A pandemia vem nos proporcionando momentos constrangedores. Devido ao tal coronavírus, que se estabeleceu sem pedir licença e não dá o menor sinal de querer ir embora, protocolos sociais seculares estão sendo desvirtuados. Como nem colocar a vassoura atrás da porta tem adiantado para a visita indesejada cair fora, teremos que continuar, sabe-se lá até quando, privando-nos de comportamentos que, de tão normais, mantínhamos sem que nem mesmo nos déssemos conta.

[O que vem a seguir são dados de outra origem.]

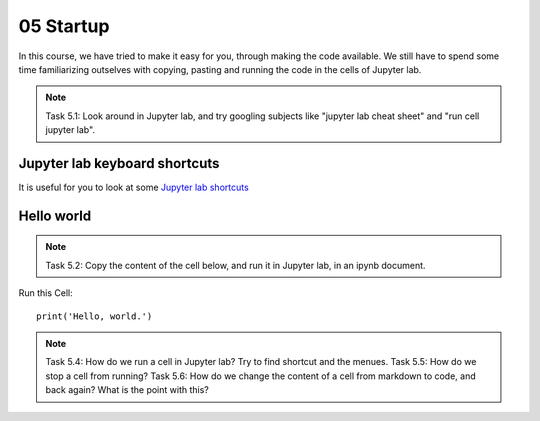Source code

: .. _05_hello_world: how to run cells and change from code to markdown
05 Startup
===========

.. index:: introduction, hello world, 


In this course, we have tried to make it easy for you, through making the code available. We still have to spend some time familiarizing outselves with copying, pasting and running the code in the cells of Jupyter lab.


.. note::

  Task 5.1: Look around in Jupyter lab, and try googling subjects like "jupyter lab cheat sheet" and "run cell jupyter lab".

Jupyter lab keyboard shortcuts
---------------------

It is useful for you to look at some `Jupyter lab shortcuts <https://gist.github.com/discdiver/9e00618756d120a8c9fa344ac1c375ac>`_

Hello world
--------------
.. note::

  Task 5.2: Copy the content of the cell below, and run it in Jupyter lab, in an ipynb document.


Run this Cell::

  print('Hello, world.')


.. note::

  Task 5.4: How do we run a cell in Jupyter lab? Try to find shortcut and the menues.
  Task 5.5: How do we stop a cell from running?
  Task 5.6: How do we change the content of a cell from markdown to code, and back again? What is the point with this?
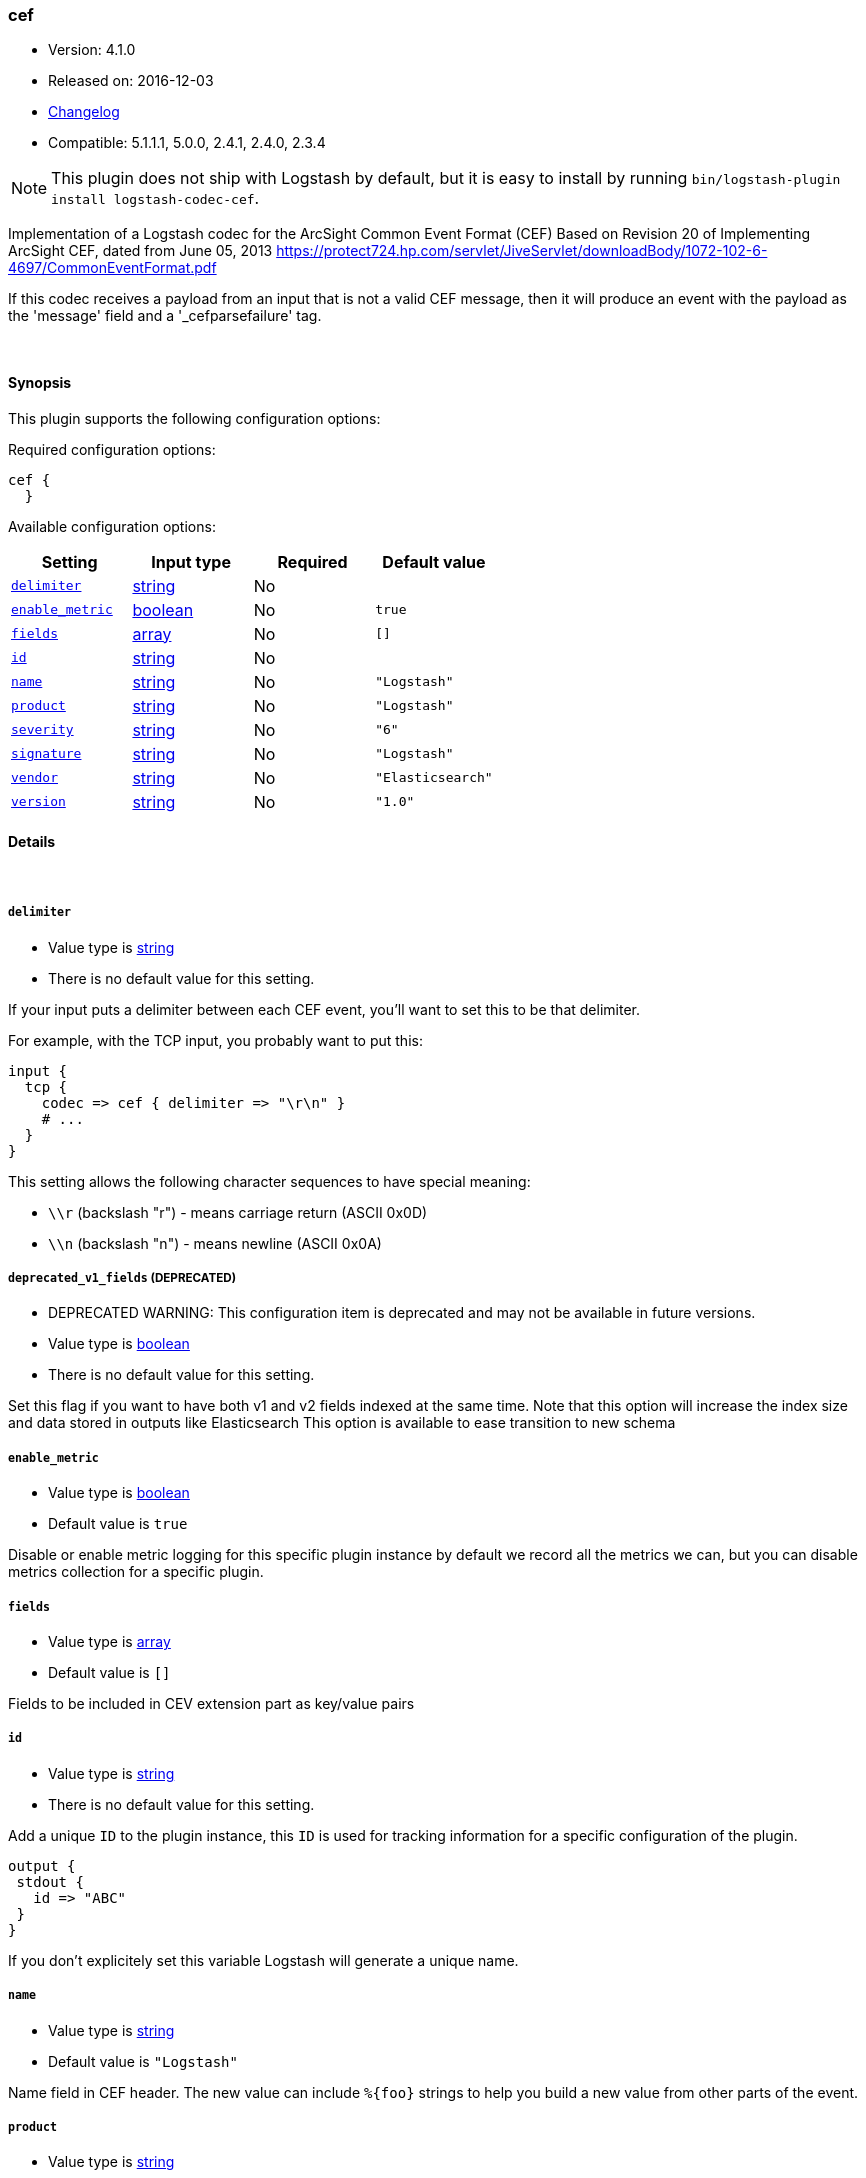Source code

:[[plugins-codecs-cef]]
=== cef

* Version: 4.1.0
* Released on: 2016-12-03
* https://github.com/logstash-plugins/logstash-codec-cef/blob/master/CHANGELOG.md#410[Changelog]
* Compatible: 5.1.1.1, 5.0.0, 2.4.1, 2.4.0, 2.3.4


NOTE: This plugin does not ship with Logstash by default, but it is easy to install by running `bin/logstash-plugin install logstash-codec-cef`.


Implementation of a Logstash codec for the ArcSight Common Event Format (CEF)
Based on Revision 20 of Implementing ArcSight CEF, dated from June 05, 2013
https://protect724.hp.com/servlet/JiveServlet/downloadBody/1072-102-6-4697/CommonEventFormat.pdf

If this codec receives a payload from an input that is not a valid CEF message, then it will
produce an event with the payload as the 'message' field and a '_cefparsefailure' tag.

&nbsp;

==== Synopsis

This plugin supports the following configuration options:

Required configuration options:

[source,json]
--------------------------
cef {
  }
--------------------------



Available configuration options:

[cols="<,<,<,<m",options="header",]
|=======================================================================
|Setting |Input type|Required|Default value
| <<plugins-codecs-cef-delimiter>> |<<string,string>>|No|
| <<plugins-codecs-cef-enable_metric>> |<<boolean,boolean>>|No|`true`
| <<plugins-codecs-cef-fields>> |<<array,array>>|No|`[]`
| <<plugins-codecs-cef-id>> |<<string,string>>|No|
| <<plugins-codecs-cef-name>> |<<string,string>>|No|`"Logstash"`
| <<plugins-codecs-cef-product>> |<<string,string>>|No|`"Logstash"`
| <<plugins-codecs-cef-severity>> |<<string,string>>|No|`"6"`
| <<plugins-codecs-cef-signature>> |<<string,string>>|No|`"Logstash"`
| <<plugins-codecs-cef-vendor>> |<<string,string>>|No|`"Elasticsearch"`
| <<plugins-codecs-cef-version>> |<<string,string>>|No|`"1.0"`
|=======================================================================


==== Details

&nbsp;

[[plugins-codecs-cef-delimiter]]
===== `delimiter` 

  * Value type is <<string,string>>
  * There is no default value for this setting.

If your input puts a delimiter between each CEF event, you'll want to set
this to be that delimiter.

For example, with the TCP input, you probably want to put this:

    input {
      tcp {
        codec => cef { delimiter => "\r\n" }
        # ... 
      }
    }

This setting allows the following character sequences to have special meaning:

* `\\r` (backslash "r") - means carriage return (ASCII 0x0D)
* `\\n` (backslash "n") - means newline (ASCII 0x0A)

[[plugins-codecs-cef-deprecated_v1_fields]]
===== `deprecated_v1_fields`  (DEPRECATED)

  * DEPRECATED WARNING: This configuration item is deprecated and may not be available in future versions.
  * Value type is <<boolean,boolean>>
  * There is no default value for this setting.

Set this flag if you want to have both v1 and v2 fields indexed at the same time. Note that this option will increase 
the index size and data stored in outputs like Elasticsearch
This option is available to ease transition to new schema

[[plugins-codecs-cef-enable_metric]]
===== `enable_metric` 

  * Value type is <<boolean,boolean>>
  * Default value is `true`

Disable or enable metric logging for this specific plugin instance
by default we record all the metrics we can, but you can disable metrics collection
for a specific plugin.

[[plugins-codecs-cef-fields]]
===== `fields` 

  * Value type is <<array,array>>
  * Default value is `[]`

Fields to be included in CEV extension part as key/value pairs

[[plugins-codecs-cef-id]]
===== `id` 

  * Value type is <<string,string>>
  * There is no default value for this setting.

Add a unique `ID` to the plugin instance, this `ID` is used for tracking
information for a specific configuration of the plugin.

```
output {
 stdout {
   id => "ABC"
 }
}
```

If you don't explicitely set this variable Logstash will generate a unique name.

[[plugins-codecs-cef-name]]
===== `name` 

  * Value type is <<string,string>>
  * Default value is `"Logstash"`

Name field in CEF header. The new value can include `%{foo}` strings
to help you build a new value from other parts of the event.

[[plugins-codecs-cef-product]]
===== `product` 

  * Value type is <<string,string>>
  * Default value is `"Logstash"`

Device product field in CEF header. The new value can include `%{foo}` strings
to help you build a new value from other parts of the event.

[[plugins-codecs-cef-sev]]
===== `sev`  (DEPRECATED)

  * DEPRECATED WARNING: This configuration item is deprecated and may not be available in future versions.
  * Value type is <<string,string>>
  * There is no default value for this setting.

Deprecated severity field for CEF header. The new value can include `%{foo}` strings
to help you build a new value from other parts of the event.

This field is used only if :severity is unchanged set to the default value.

Defined as field of type string to allow sprintf. The value will be validated
to be an integer in the range from 0 to 10 (including).
All invalid values will be mapped to the default of 6.

[[plugins-codecs-cef-severity]]
===== `severity` 

  * Value type is <<string,string>>
  * Default value is `"6"`

Severity field in CEF header. The new value can include `%{foo}` strings
to help you build a new value from other parts of the event.

Defined as field of type string to allow sprintf. The value will be validated
to be an integer in the range from 0 to 10 (including).
All invalid values will be mapped to the default of 6.

[[plugins-codecs-cef-signature]]
===== `signature` 

  * Value type is <<string,string>>
  * Default value is `"Logstash"`

Signature ID field in CEF header. The new value can include `%{foo}` strings
to help you build a new value from other parts of the event.

[[plugins-codecs-cef-vendor]]
===== `vendor` 

  * Value type is <<string,string>>
  * Default value is `"Elasticsearch"`

Device vendor field in CEF header. The new value can include `%{foo}` strings
to help you build a new value from other parts of the event.

[[plugins-codecs-cef-version]]
===== `version` 

  * Value type is <<string,string>>
  * Default value is `"1.0"`

Device version field in CEF header. The new value can include `%{foo}` strings
to help you build a new value from other parts of the event.


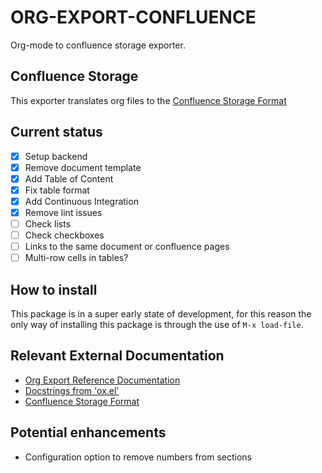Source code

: * ORG-EXPORT-CONFLUENCE
  Org-mode to confluence storage exporter.

** Confluence Storage
   This exporter translates org files to the [[https://confluence.atlassian.com/doc/confluence-storage-format-790796544.html][Confluence Storage Format]]

** Current status
   - [X] Setup backend
   - [X] Remove document template
   - [X] Add Table of Content
   - [X] Fix table format
   - [X] Add Continuous Integration
   - [X] Remove lint issues
   - [ ] Check lists
   - [ ] Check checkboxes
   - [ ] Links to the same document or confluence pages
   - [ ] Multi-row cells in tables?
   
** How to install
   This package is in a super early state of development, for this reason the only way
   of installing this package is through the use of ~M-x load-file~.

** Relevant External Documentation
   - [[https://orgmode.org/worg/dev/org-export-reference.html][Org Export Reference Documentation]]
   - [[https://orgmode.org/worg/exporters/ox-docstrings.html][Docstrings from 'ox.el']]
   - [[https://confluence.atlassian.com/doc/confluence-storage-format-790796544.html][Confluence Storage Format]]

** Potential enhancements
   - Configuration option to remove numbers from sections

Cumprimentar outra pessoa, por exemplo, com um aperto de mãos. Desde que nascemos, somos ensinados que apertar a mão de alguém é um sinal de cortesia e, dependendo do nosso grau de intimidade, de amizade. Tornou-se um gesto tão universal que ganhou até o Dia Internacional do Aperto de Mão, celebrado em 21 de junho. Bonito, né? Então, a pandemia tornou essa tradição tão antiga uma confusão. Conforme o nível de receio de pegar a Covid-19 ou de parecer alheio aos seus perigos, cada um tenta desenvolver seu jeito de cumprimentar.
Isso fez com que o aperto de mãos se transformasse numa espécie de Janken-pon, ou jokempô, que foi como abrasileiramos o nome desse jogo. Todo mundo sabe do que se trata. Cada um estende a mão com o punho aberto, fechado ou com os dedos indicador e médio estendidos e os outros encolhidos. Esses gestos representam, respectivamente, papel, pedra e tesoura. Dependendo da combinação, um elemento ganha do outro. Pois bem. Agora, quando encontro um amigo, sempre me sinto num jokempô.
Enquanto uns mandam os vírus às favas e já abrem os dedos, ávidos por apertar a mão alheia, outros se recolhem num gesto como se fossem socar, mas, longe disso, pretendem apenas tocar o interlocutor, suavemente. Sendo assim, às vezes seu amigo lhe apresenta a mão escancarada, enquanto você vai de soco. E aí perdeu o jogo, porque, no jokempô, o papel embrulha a pedra e já era. Nesse momento, sorrisos amarelos se escondem sob as horrorosas máscaras que somos obrigados a usar.
Mais estranho que isso, porém, é aquele cumprimento com os pés que alguns insistem em fazer. Sabe aquele de tocar pé com pé? Pergunto-me: para quê? Se não quer esfregar os vírus da sua mão nos vírus da mão do outro, simplesmente pare a uma distância segura da pessoa, faça um gesto indicando que não a tocará, mas sem deixar de ser cordial, e pronto. Sintam-se cumprimentados. Porque, vamos combinar, tocar os pés parece aquelas danças de Oktoberfest.
Bom, se tudo isso advém apenas do fato de não podermos mais nos dar as mãos, imagine então com o proibidíssimo beijo no rosto, esse gesto tão enraizado na nossa cultura, que aproxima parentes dos mais variados graus e amigos, e até mesmo quem acabamos de conhecer. Se paulistas trocavam um beijo e cariocas, dois, agora ninguém beija mais ninguém. Fico pensando como será quando a pandemia acabar. Ainda teremos coragem de aproximar a boca de alguém que vai saber quantos (e quais) vírus carrega?